(Görevleriniz)
**A)** Metin bölümüne göre Oslo'daki Vigeland Parkı'nda kaç heykel bulunmaktadır?
**B)** Listede "right shoulder: (88, 105, 2)" ifadesini içeren satırla başlayıp "right knee: (462, 269, -8)" ifadesini içeren satırla biten satırları, "left knee" yerine "left_knee" koyarak yeniden yazınız. Başka hiçbir şeyi değiştirmeyiniz.

(Metin bölümü)
=-=-=

6. Kitengela Camı (Kenya)

Sanat, bazen çölün ortasında çiçek açar. 1970’lerde Alman sanatçı Nani Croze, Nairobi Ulusal Parkı’nın tam karşısındaki ıssız bir alanda sanat eserleri inşa etmeye başladı. Gölgeleme yapmak amacıyla heykel yapan başka birini duydunuz mu hiç?
Kitengela zamanla sadece bir sanat alanı değil, aynı zamanda bir topluluk ve yaşam mekanı haline geldi. Camdan yapılmış ejderhalar, rengarenk devler, pencere kenarına gizlenmiş figürler… Her köşesi adeta masal gibi.
Ayrıca Kitengela yalnızca bir sanat projesi değil, toplumsal fayda için kurulmuş bir oluşum. Tüm malzemeler geri dönüştürülürken, yerel halk projelere dâhil ediliyor, hastanelerle işbirliği yapılıyor. Kitengela’da konaklamak da mümkün, ama unutmayın; etrafta babunlar, maymunlar ve bolca doğa var!
7. Vigeland Heykel Parkı (Norveç)

İnsan bedeni… O kadar alıştığımız bir şey ki, en küçük orantısızlığı bile fark ederiz. İşte Norveçli heykeltıraş Gustav Vigeland da bu duygudan yararlanarak 20 yıl boyunca yalnızca insan figürlerine odaklanan bir park yaratmayı başardı!
Oslo’daki Vigeland Parkı, 200’den fazla bronz ve granit heykelle doludur. Bunların her biri insanın gündelik hallerini ve duygularını temsil ediyor: el ele tutuşan çiftler, oyun oynayan çocuklar ve hatta “bebekler tarafından saldırıya uğrayan adam” gibi ilginç kompozisyonlar! Her bir heykel o kadar gerçekçi ve duygusal ki, kendinizi onların birinin yerine koymanız mümkün.

=-=-=

Veri kayıtları

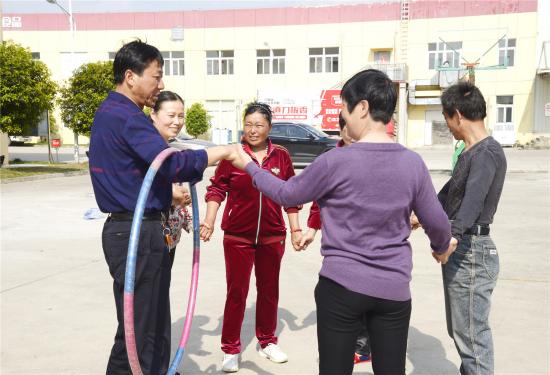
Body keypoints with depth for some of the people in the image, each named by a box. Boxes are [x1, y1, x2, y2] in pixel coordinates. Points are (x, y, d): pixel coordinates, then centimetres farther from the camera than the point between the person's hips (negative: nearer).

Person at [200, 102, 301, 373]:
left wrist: (296, 229, 6)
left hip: (272, 236, 3)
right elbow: (217, 189, -3)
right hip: (237, 236, -2)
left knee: (269, 290, 16)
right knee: (236, 292, 4)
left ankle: (267, 342, 34)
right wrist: (209, 221, -13)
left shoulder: (281, 156, 0)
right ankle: (230, 349, 19)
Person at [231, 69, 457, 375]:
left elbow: (286, 194, 0)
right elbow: (436, 222, 5)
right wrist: (443, 247, 29)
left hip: (341, 286, -3)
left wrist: (248, 165, 15)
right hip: (394, 289, 3)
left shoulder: (336, 161, -14)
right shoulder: (413, 162, -3)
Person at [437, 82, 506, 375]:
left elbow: (474, 198, -35)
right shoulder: (470, 152, 14)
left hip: (472, 253, -10)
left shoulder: (487, 152, -18)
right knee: (459, 331, 20)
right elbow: (451, 190, 26)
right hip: (460, 250, 10)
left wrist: (451, 235, -48)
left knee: (472, 336, -2)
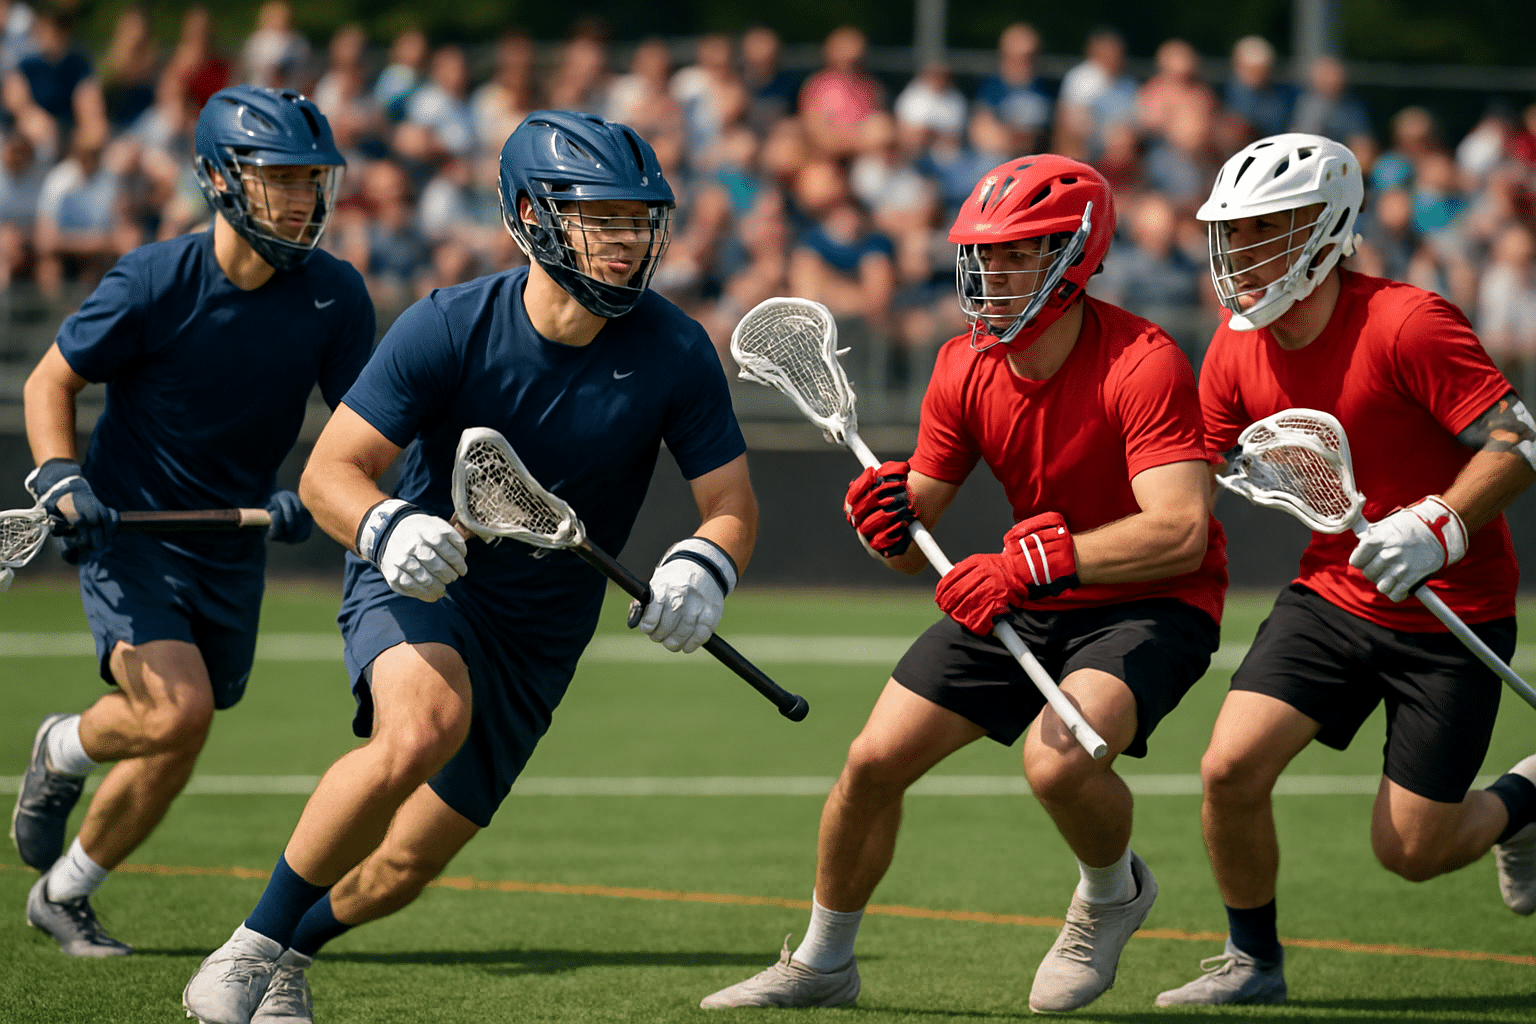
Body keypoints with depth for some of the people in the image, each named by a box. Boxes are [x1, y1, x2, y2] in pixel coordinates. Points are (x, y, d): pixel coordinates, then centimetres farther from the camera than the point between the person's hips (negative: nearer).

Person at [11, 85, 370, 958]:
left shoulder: (335, 297, -8)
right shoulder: (153, 282, -17)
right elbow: (51, 382, -5)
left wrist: (311, 497, -21)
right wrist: (63, 482, -20)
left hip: (234, 548, 4)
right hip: (128, 528, -4)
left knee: (169, 748, 8)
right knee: (178, 714, -24)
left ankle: (63, 896, 31)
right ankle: (64, 751, 10)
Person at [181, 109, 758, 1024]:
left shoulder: (676, 354, -14)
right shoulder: (450, 328, -19)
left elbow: (733, 503, -6)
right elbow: (330, 472, -15)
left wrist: (703, 570, -29)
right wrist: (388, 531, -38)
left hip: (542, 631, 3)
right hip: (421, 580, -3)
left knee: (405, 865, 5)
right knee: (423, 725, -36)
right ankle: (254, 945, -20)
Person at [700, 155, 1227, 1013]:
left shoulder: (1143, 364, -25)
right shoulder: (966, 369, -6)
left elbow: (1179, 533, -35)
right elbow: (916, 542, 1)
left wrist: (1031, 563, -42)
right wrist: (892, 519, -24)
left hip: (1151, 604, -6)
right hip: (1027, 600, 6)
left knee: (1058, 760, -32)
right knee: (874, 763, 0)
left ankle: (1113, 893, 4)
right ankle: (822, 965, 23)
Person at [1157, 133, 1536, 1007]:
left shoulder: (1406, 325, -22)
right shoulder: (1238, 348, -1)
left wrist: (1438, 528, -35)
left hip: (1451, 615, -5)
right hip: (1332, 597, 5)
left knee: (1410, 851, -2)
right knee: (1231, 768, -14)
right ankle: (1253, 961, 9)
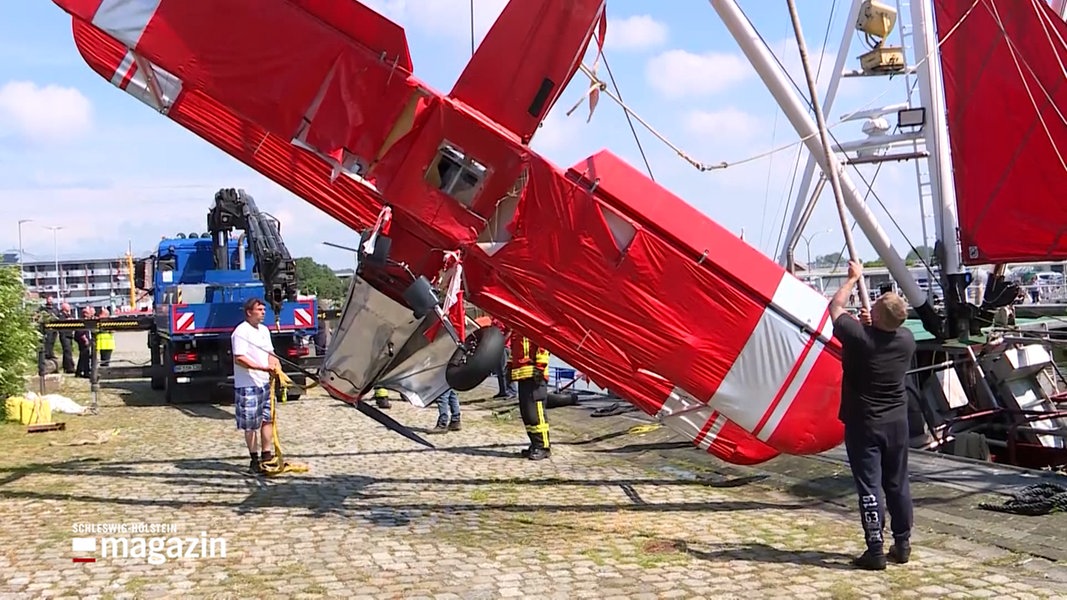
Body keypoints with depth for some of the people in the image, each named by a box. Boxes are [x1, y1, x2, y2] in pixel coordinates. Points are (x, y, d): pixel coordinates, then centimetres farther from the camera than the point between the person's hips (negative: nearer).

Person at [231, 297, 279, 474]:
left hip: (265, 383, 8)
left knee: (267, 419, 10)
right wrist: (263, 368, -26)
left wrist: (274, 366, -1)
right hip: (248, 385, -8)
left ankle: (266, 455, 19)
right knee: (250, 425, 2)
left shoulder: (264, 330, 13)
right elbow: (239, 359, -20)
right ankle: (254, 459, 10)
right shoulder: (241, 332, -13)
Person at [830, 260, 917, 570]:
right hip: (896, 422, 5)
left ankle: (875, 551, -3)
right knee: (897, 484, 14)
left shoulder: (858, 336, -19)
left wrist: (853, 278, 12)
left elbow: (835, 307, 0)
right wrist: (872, 324, 15)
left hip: (863, 424, -5)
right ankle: (902, 545, 24)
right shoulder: (906, 339, -5)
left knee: (869, 486, -2)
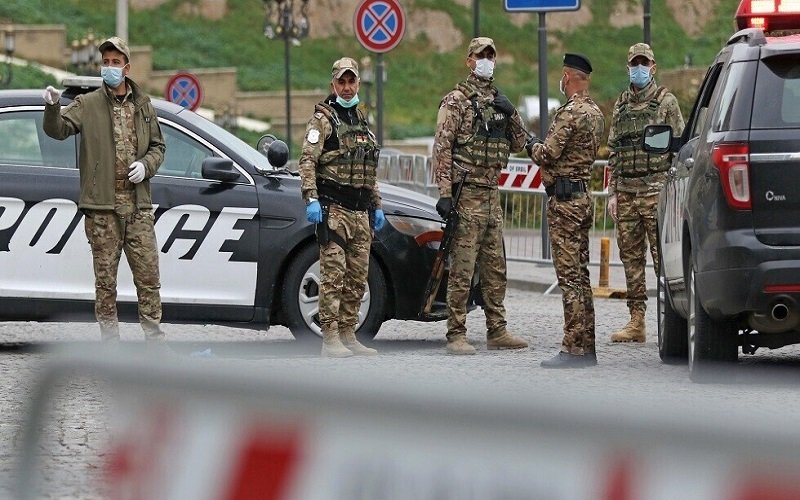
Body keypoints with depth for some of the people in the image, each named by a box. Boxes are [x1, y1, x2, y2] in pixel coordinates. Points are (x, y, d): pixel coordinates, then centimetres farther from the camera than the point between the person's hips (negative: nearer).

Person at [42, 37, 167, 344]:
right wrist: (52, 108, -32)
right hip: (102, 207, -2)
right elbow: (58, 129, -12)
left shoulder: (143, 106, 12)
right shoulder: (88, 105, 2)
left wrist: (146, 165, -2)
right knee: (105, 278, 2)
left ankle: (155, 340, 10)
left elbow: (158, 145, 19)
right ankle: (110, 343, 8)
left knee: (148, 274, 2)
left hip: (138, 206, 2)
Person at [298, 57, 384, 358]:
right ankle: (330, 339, -13)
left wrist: (376, 207, 23)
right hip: (333, 208, -8)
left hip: (360, 211, 8)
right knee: (333, 274, -11)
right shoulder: (323, 119, -2)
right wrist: (311, 199, -22)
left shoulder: (361, 122, 21)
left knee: (357, 277, 8)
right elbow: (307, 161, -12)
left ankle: (348, 335, 13)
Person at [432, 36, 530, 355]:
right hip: (466, 194, -7)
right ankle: (456, 335, -7)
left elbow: (519, 144, 18)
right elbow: (442, 148, -11)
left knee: (495, 269, 11)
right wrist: (444, 194, -18)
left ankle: (497, 331, 17)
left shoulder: (498, 102, 16)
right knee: (462, 269, -8)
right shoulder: (456, 101, -5)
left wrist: (511, 114, 0)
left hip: (492, 194, 7)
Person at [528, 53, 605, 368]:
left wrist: (532, 146, 2)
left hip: (564, 199, -10)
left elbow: (549, 154, -20)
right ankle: (586, 347, 14)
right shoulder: (595, 113, 15)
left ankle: (573, 350, -11)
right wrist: (542, 149, 14)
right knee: (580, 275, 12)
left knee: (570, 276, -9)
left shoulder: (570, 113, -15)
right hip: (584, 196, 10)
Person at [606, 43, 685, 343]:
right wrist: (612, 192, 12)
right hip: (626, 191, 6)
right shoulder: (621, 106, 17)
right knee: (630, 256, 5)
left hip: (656, 190, -6)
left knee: (662, 256, -9)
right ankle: (636, 321, 9)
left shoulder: (666, 102, 2)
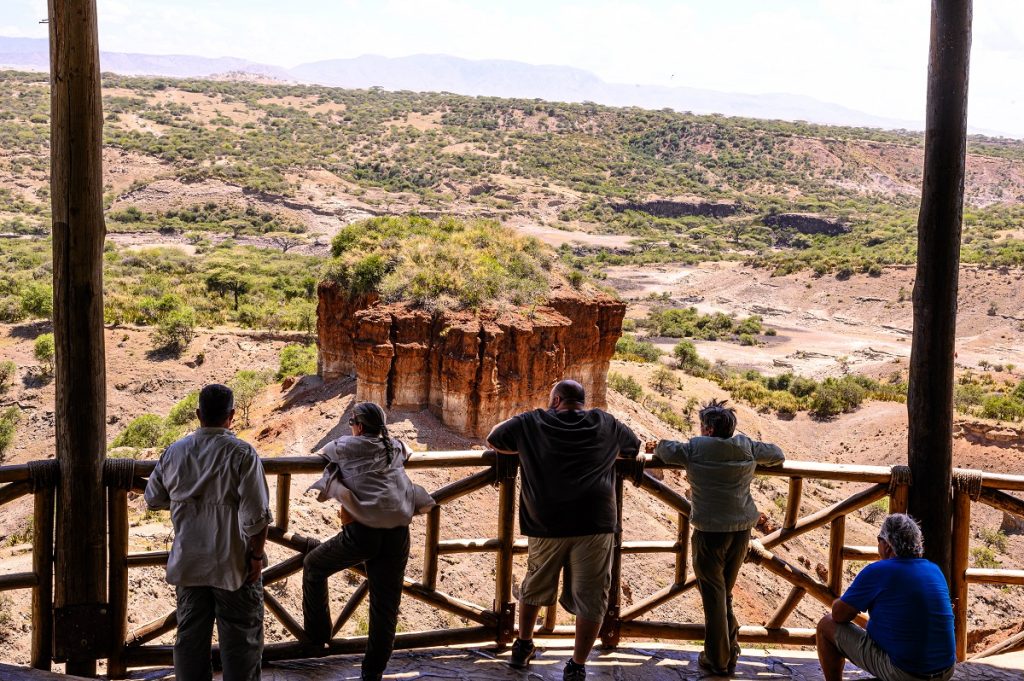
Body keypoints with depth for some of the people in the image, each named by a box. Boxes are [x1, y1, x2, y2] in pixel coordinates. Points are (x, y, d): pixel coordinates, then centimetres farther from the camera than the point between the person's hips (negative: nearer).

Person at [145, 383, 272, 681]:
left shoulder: (174, 452, 0)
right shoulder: (242, 453, -14)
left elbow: (153, 498, 13)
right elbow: (256, 515, -18)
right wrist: (257, 555, -8)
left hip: (188, 563, 4)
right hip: (233, 566, -4)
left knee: (190, 637, 14)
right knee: (240, 641, 5)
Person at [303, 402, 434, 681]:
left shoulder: (347, 446, 6)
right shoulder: (396, 447, 17)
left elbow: (321, 453, 27)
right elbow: (408, 450, 42)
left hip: (362, 532, -3)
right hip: (397, 534, 4)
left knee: (314, 566, 23)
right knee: (386, 607, 9)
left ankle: (317, 636, 29)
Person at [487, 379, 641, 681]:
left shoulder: (531, 423, 9)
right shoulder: (605, 424, 12)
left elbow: (493, 440, 22)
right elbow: (634, 447, 30)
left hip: (547, 523, 1)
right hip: (595, 522, -1)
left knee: (535, 587, 21)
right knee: (590, 596, 6)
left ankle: (523, 648, 36)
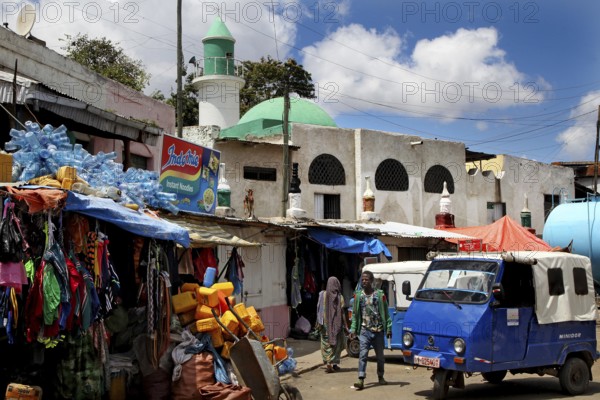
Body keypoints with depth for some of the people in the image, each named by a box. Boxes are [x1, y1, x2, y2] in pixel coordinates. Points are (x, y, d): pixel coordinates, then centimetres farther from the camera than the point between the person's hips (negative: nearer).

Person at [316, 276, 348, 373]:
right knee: (336, 343, 10)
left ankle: (328, 363, 1)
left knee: (326, 344, 9)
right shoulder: (340, 297, -7)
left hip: (326, 324, 1)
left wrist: (319, 322, 4)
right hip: (337, 324, -1)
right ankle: (334, 363, 7)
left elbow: (319, 309, -3)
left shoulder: (323, 295, -4)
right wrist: (345, 326, -1)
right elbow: (342, 312, -8)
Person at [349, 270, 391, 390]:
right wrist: (353, 329, 0)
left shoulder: (380, 294, -1)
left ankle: (380, 377, 32)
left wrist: (388, 328, -4)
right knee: (363, 354, -13)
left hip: (378, 330, 0)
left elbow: (386, 313, 1)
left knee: (380, 355, 13)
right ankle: (361, 380, -17)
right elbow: (355, 314, 7)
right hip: (365, 330, 0)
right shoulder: (358, 295, 3)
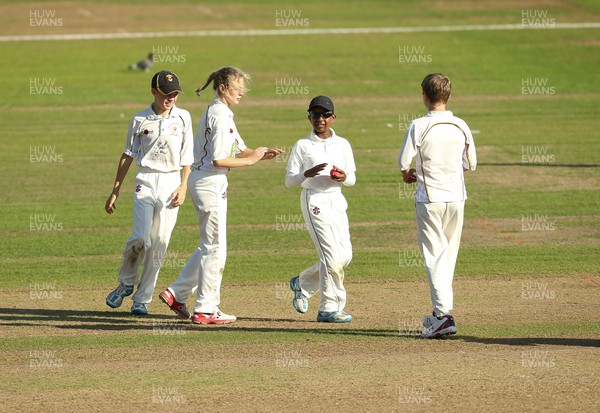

=-=-=

(Numaralı yanıtlar)
**A)** 200'den fazla bronz ve granit heykel.

**B)**
right shoulder: (88, 105, 2)
left wrist: (146, 165, -2)
right knee: (105, 278, 2)
left ankle: (155, 340, 10)
left elbow: (158, 145, 19)
right ankle: (110, 343, 8)
left_knee: (148, 274, 2)
left hip: (138, 206, 2)
Person at [298, 57, 384, 358]:
right ankle: (330, 339, -13)
left wrist: (376, 207, 23)
right hip: (333, 208, -8)
left hip: (360, 211, 8)
right knee: (333, 274, -11)
right shoulder: (323, 119, -2)
right wrist: (311, 199, -22)
left shoulder: (361, 122, 21)
left_knee: (357, 277, 8)
right elbow: (307, 161, -12)
left ankle: (348, 335, 13)
Person at [432, 36, 530, 355]:
right hip: (466, 194, -7)
right ankle: (456, 335, -7)
left elbow: (519, 144, 18)
right elbow: (442, 148, -11)
left_knee: (495, 269, 11)
right wrist: (444, 194, -18)
left ankle: (497, 331, 17)
left shoulder: (498, 102, 16)
right knee: (462, 269, -8)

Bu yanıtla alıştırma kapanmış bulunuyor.